When using the Model Comparison Tool, this could be a helpful exercise so you have more insight into how Google Ads are leading to conversions. But overall, this is definitely not a great model to rely on.
The First Interaction model assigns 100% credit to the first click. In our shoe example, this would be Social Network. While it is true that the user journey originated through social ads, it was not the only touchpoint.
The Linear model assigns equal credit to each touchpoint. Let’s consider a conversion path that looks like this:
Direct > Referral > Email > Organic Search
Each channel here gets 25% credit for the conversion.
This model is flawed as well because it is unable to assign an actual weight to how each channel contributed towards the conversion. If the Direct touchpoint was in April and the Organic search touchpoint was in September, did Direct really contribute 25% to the conversion? Definitely not.
A personal favorite, Time Decay, despite its shortcomings, is one of the best models available in the free Google Analytics version because it assigns a higher credit to touch points that occur closer to the conversion.
Let’s go back to the conversion path for shoes: Social Network > Display > Direct > Email > Social Network > Organic Search > Paid Search.
Google Analytics will assign the most credit to Organic and Paid Search while assigning lesser credit to Display and Direct.
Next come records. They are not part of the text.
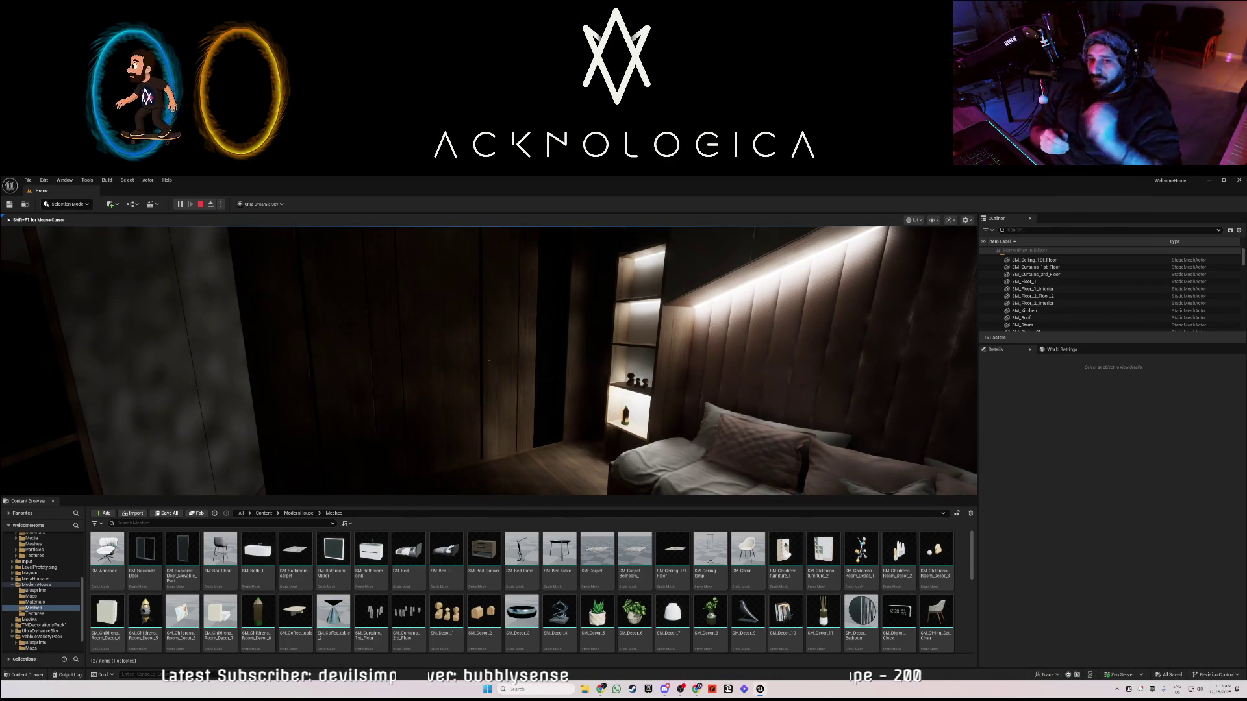
- Stop the play session and minimize the editor to show the desktop
mouse_move(489, 361)
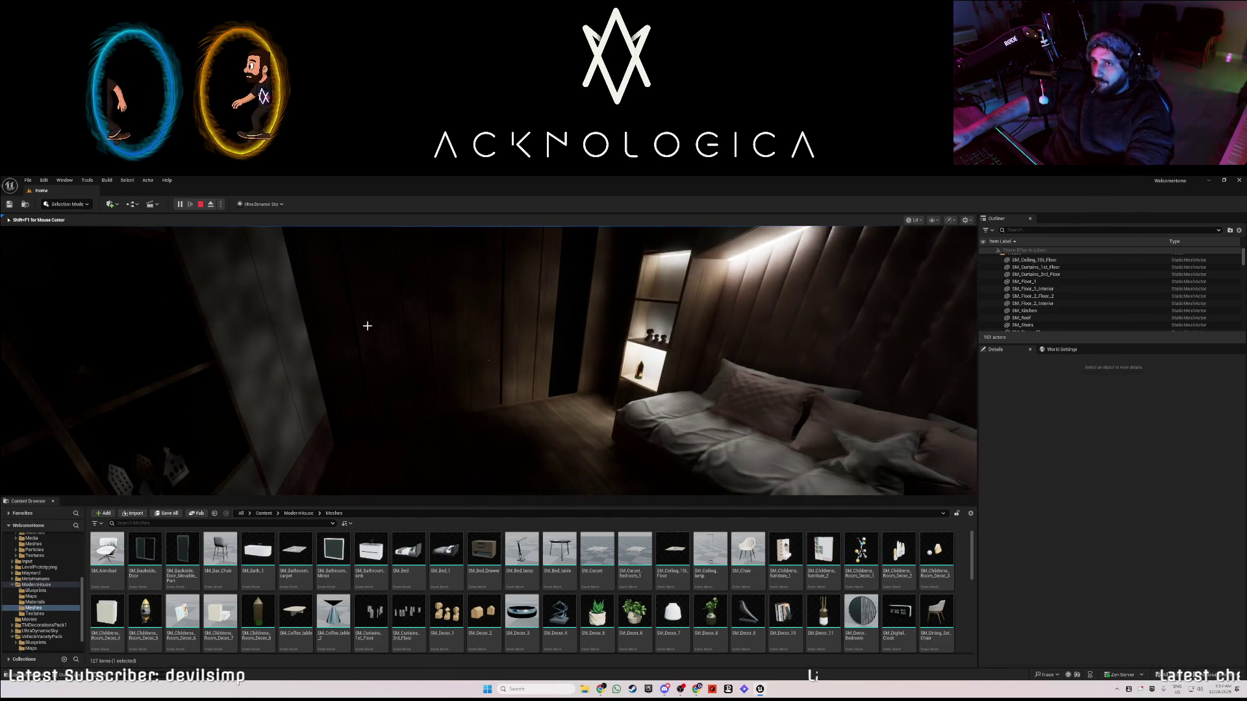
key("Escape")
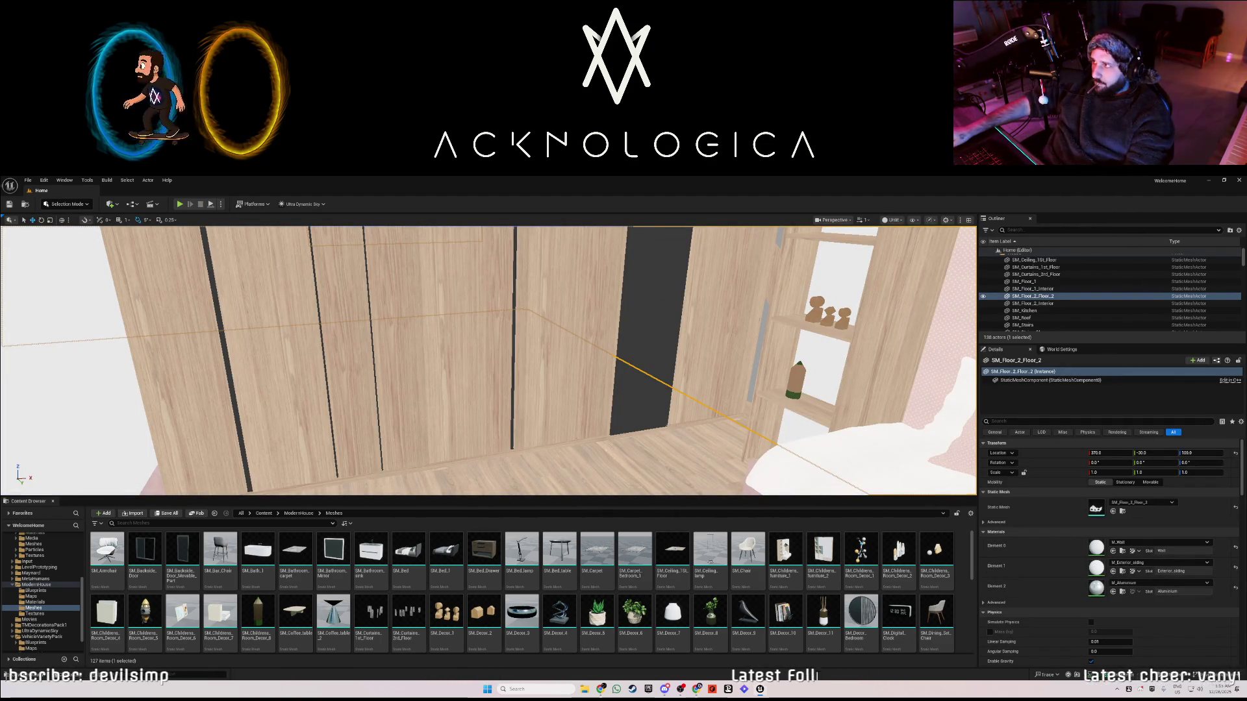
left_click(1208, 180)
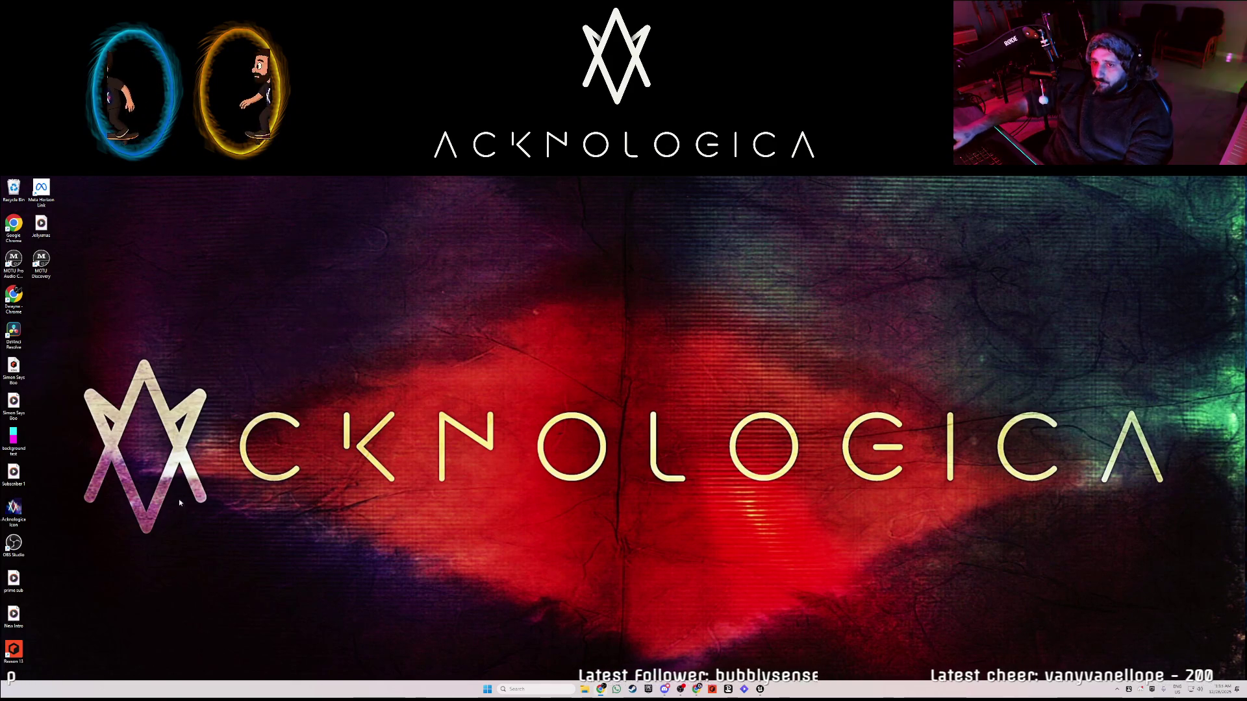
- Browse SSD Storage > Game Dev > UnrealEngine_Projects > HorrorEngine 5.5 > Versions > Windows and run HorrorEngine.exe
key("super+e")
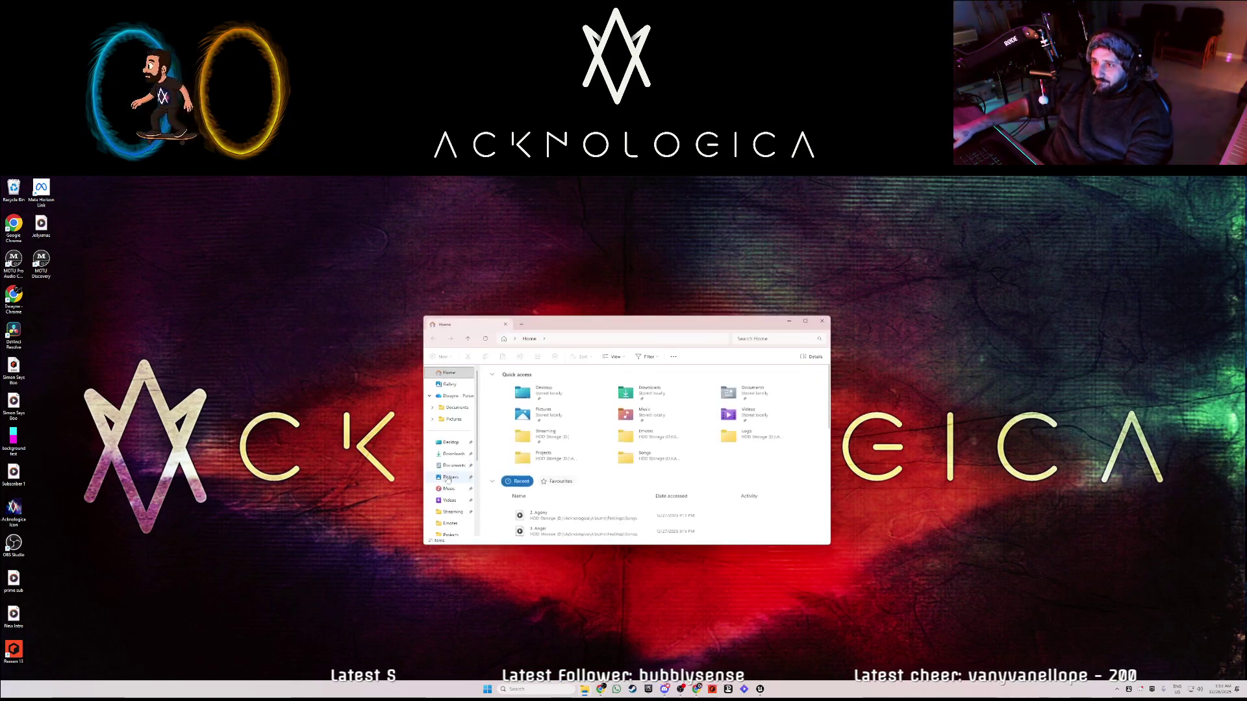
left_click(458, 487)
left_click(456, 499)
double_click(504, 390)
double_click(510, 401)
With the Position Based model, 40% credit is assigned to first and last interaction each, and 20% credit is distributed to all other channels. In our example, 40% credit would go to Social Network, 40% to Paid Search, and 20% would be distributed to everything else in between.
This is a rather clever model since it assigns a higher percentage of credit to the first and last interaction. The conversion path would never have begun if the first interaction did not happen. Additionally, it would not have resulted in a conversion without the last interaction.
Google Analytics attribution models offer a unique insight into the mind of your customer. Conversion paths are not the final frontier when it comes to understanding user behavior since each user can follow a completely different path depending on the channels they interact with.
Over the next few months, we will dig deeper into each individual attribution model and analyze their advantages and disadvantages.